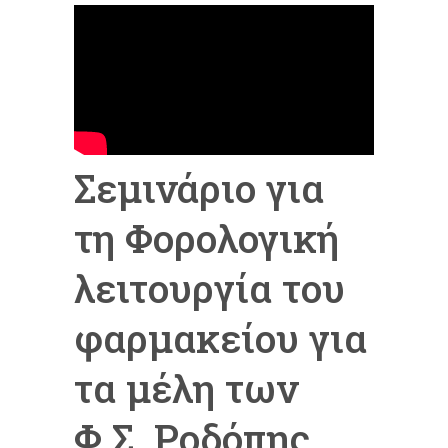
Σεμινάριο για
τη Φορολογική
λειτουργία του
φαρμακείου για
τα μέλη των
Φ.Σ. Ροδόπης,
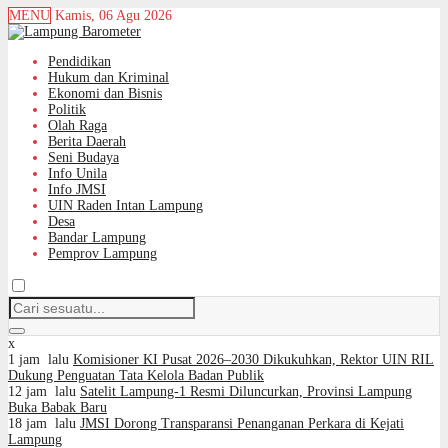
MENU
Kamis, 06 Agu 2026
Pendidikan
Hukum dan Kriminal
Ekonomi dan Bisnis
Politik
Olah Raga
Berita Daerah
Seni Budaya
Info Unila
Info JMSI
UIN Raden Intan Lampung
Desa
Bandar Lampung
Pemprov Lampung
x
1 jam lalu
Komisioner KI Pusat 2026–2030 Dikukuhkan, Rektor UIN RIL
Dukung Penguatan Tata Kelola Badan Publik
12 jam lalu
Satelit Lampung-1 Resmi Diluncurkan, Provinsi Lampung
Buka Babak Baru
18 jam lalu
JMSI Dorong Transparansi Penanganan Perkara di Kejati
Lampung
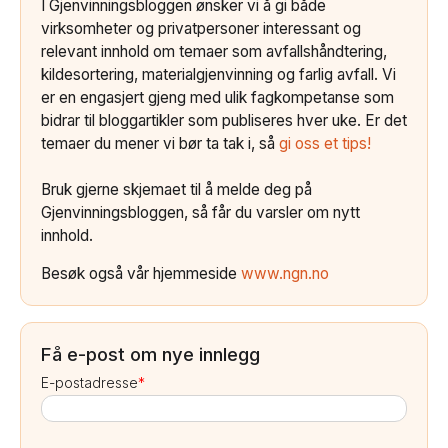
I Gjenvinningsbloggen ønsker vi å gi både
virksomheter og privatpersoner interessant og
relevant innhold om temaer som avfallshåndtering,
kildesortering, materialgjenvinning og farlig avfall. Vi
er en engasjert gjeng med ulik fagkompetanse som
bidrar til bloggartikler som publiseres hver uke. Er det
temaer du mener vi bør ta tak i, så
gi oss et tips!
Bruk gjerne skjemaet til å melde deg på
Gjenvinningsbloggen, så får du varsler om nytt
innhold.
Besøk også vår hjemmeside
www.ngn.no
Få e-post om nye innlegg
E-postadresse
*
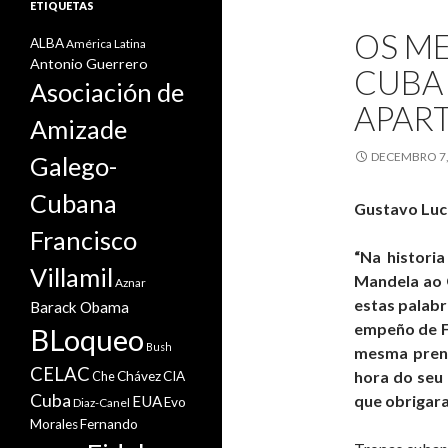
ETIQUETAS
OS ME
ALBA
América Latina
Antonio Guerrero
CUBA 
Asociación de
APAR
Amizade
DECEMBRO 7,
Galego-
Cubana
Gustavo Luc
Francisco
“Na histori
Villamil
Mandela ao 
Aznar
estas palabr
Barack Obama
empeño de Fi
BLoqueo
Bush
mesma prens
CELAC
hora do seu
Che
Chávez
CIA
Cuba
que obrigara
EUA
Evo
Diaz-Canel
Morales
Fernando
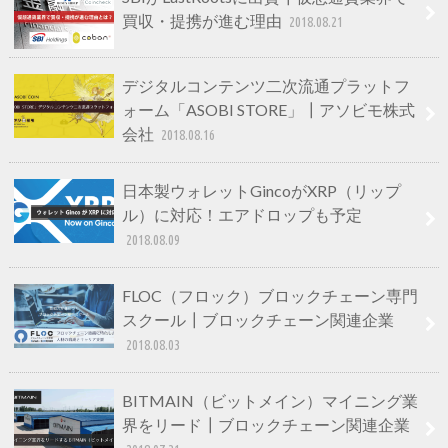
買収・提携が進む理由
2018.08.21
デジタルコンテンツ二次流通プラットフ
ォーム「ASOBI STORE」┃アソビモ株式
会社
2018.08.16
日本製ウォレットGincoがXRP（リップ
ル）に対応！エアドロップも予定
2018.08.09
FLOC（フロック）ブロックチェーン専門
スクール┃ブロックチェーン関連企業
2018.08.03
BITMAIN（ビットメイン）マイニング業
界をリード┃ブロックチェーン関連企業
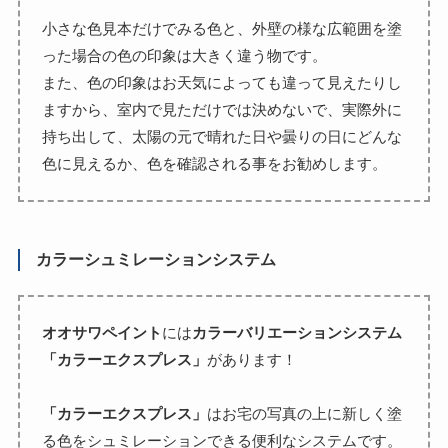
小さな色見本だけでみる色と、外壁の様な広範囲を塗
った場合の色の印象は大きく違う物です。
また、色の印象はお天気によっても違って見えたりし
ますから、室内で見ただけでは決めないで、実際外に
持ち出して、太陽の元で晴れた日や曇りの日にどんな
色に見えるか、色を確認される事をお勧めします。
カラーシュミレーションシステム
オオサワペイント
には
カラーバリエーションシステム
「カラーエクスプレス」
があります！
「カラーエクスプレス」
はお宅の写真の上に新しく塗
る色をシュミレーションできる便利なシステムです。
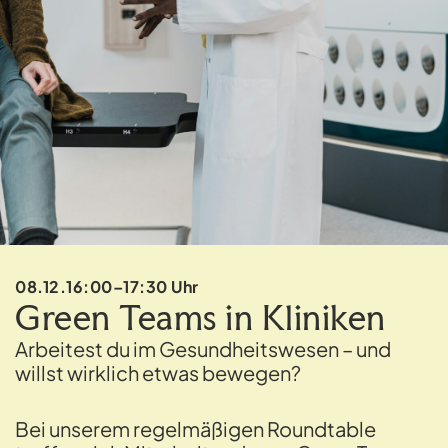
08.12.
16:00–17:30 Uhr
Green Teams in Kliniken
Arbeitest du im Gesundheitswesen – und
willst wirklich etwas bewegen?
Bei unserem regelmäßigen Roundtable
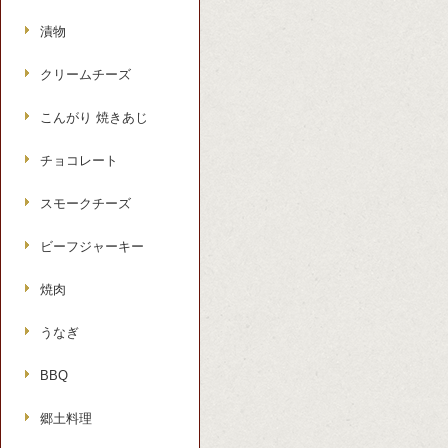
漬物
クリームチーズ
こんがり 焼きあじ
チョコレート
スモークチーズ
ビーフジャーキー
焼肉
うなぎ
BBQ
郷土料理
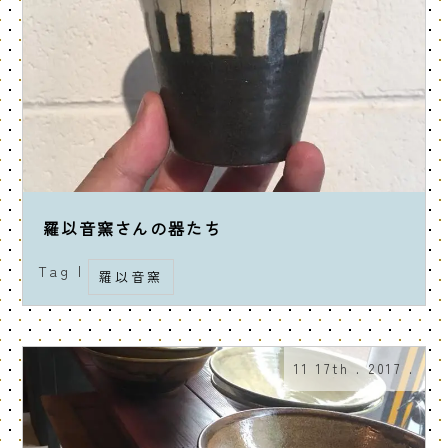
羅以音窯さんの器たち
Tag |
羅以音窯
11 17th . 2017 .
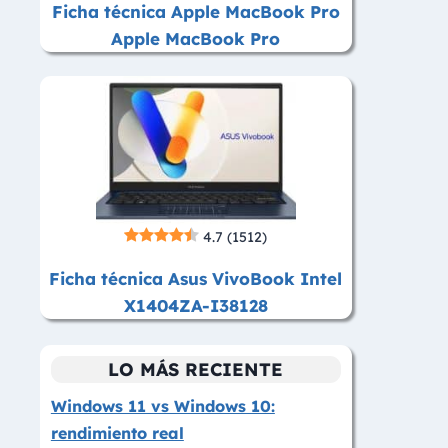
Ficha técnica Apple MacBook Pro
Apple MacBook Pro
4.7
(1512)
Ficha técnica Asus VivoBook Intel
X1404ZA-I38128
LO MÁS RECIENTE
Windows 11 vs Windows 10:
rendimiento real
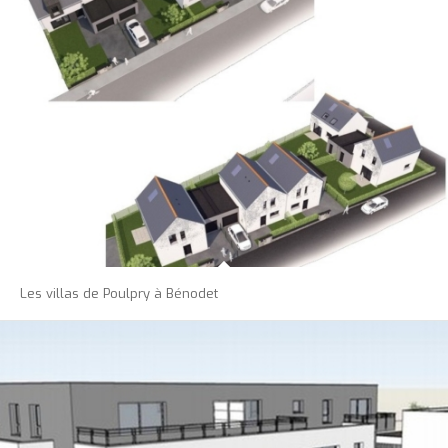
Les villas de Poulpry à Bénodet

========

:: TASK ITEM ::
Return every line of the records that contains the word "innhold".

:: EXERCISE RESPONSE ::
relevant innhold om temaer som avfallshåndtering,
innhold.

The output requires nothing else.